Transcending the Annotation Bottleneck: AI-Powered Discovery in Biology and Medicine
This paradigm shift reduces reliance on costly annotations, accelerating AI applications in biology and medicine.
The paper addresses the bottleneck of expert annotation in AI for biomedicine by shifting from supervised to unsupervised and self-supervised learning, enabling discovery of novel phenotypes and achieving performance that rivals or exceeds supervised methods.

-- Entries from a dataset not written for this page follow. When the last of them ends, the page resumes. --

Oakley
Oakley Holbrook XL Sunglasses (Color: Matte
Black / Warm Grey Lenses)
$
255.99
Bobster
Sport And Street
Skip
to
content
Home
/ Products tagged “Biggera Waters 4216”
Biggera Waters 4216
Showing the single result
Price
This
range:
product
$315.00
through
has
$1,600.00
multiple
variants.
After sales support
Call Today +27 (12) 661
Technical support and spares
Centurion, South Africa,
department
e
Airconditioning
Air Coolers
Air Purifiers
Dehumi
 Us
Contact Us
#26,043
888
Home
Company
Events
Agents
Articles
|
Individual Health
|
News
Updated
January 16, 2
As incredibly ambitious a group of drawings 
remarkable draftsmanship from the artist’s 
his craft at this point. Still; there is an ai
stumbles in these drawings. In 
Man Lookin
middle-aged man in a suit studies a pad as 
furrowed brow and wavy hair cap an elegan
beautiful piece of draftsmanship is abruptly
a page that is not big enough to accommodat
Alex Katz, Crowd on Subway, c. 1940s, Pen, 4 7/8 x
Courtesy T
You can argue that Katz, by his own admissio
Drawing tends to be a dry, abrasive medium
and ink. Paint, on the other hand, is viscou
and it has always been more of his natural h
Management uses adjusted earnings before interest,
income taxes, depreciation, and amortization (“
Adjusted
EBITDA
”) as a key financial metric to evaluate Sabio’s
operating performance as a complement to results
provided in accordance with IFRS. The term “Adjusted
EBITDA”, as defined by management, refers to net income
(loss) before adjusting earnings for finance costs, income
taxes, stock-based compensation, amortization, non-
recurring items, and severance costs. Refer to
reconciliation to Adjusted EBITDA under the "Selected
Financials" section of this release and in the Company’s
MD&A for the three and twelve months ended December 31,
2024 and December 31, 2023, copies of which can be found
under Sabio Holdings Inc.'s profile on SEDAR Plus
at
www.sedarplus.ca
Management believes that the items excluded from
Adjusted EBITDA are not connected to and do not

The dependence on expert annotation has long constituted the primary rate-limiting step in the application of artificial intelligence to biomedicine. While supervised learning drove the initial wave of clinical algorithms, a paradigm shift towards unsupervised and self-supervised learning (SSL) is currently unlocking the latent potential of biobank-scale datasets. By learning directly from the intrinsic structure of data - whether pixels in a magnetic resonance image (MRI), voxels in a volumetric scan, or tokens in a genomic sequence - these methods facilitate the discovery of novel phenotypes, the linkage of morphology to genetics, and the detection of anomalies without human bias. This article synthesises seminal and recent advances in "learning without labels," highlighting how unsupervised frameworks can derive heritable cardiac traits, predict spatial gene expression in histology, and detect pathologies with performance that rivals or exceeds supervised counterparts.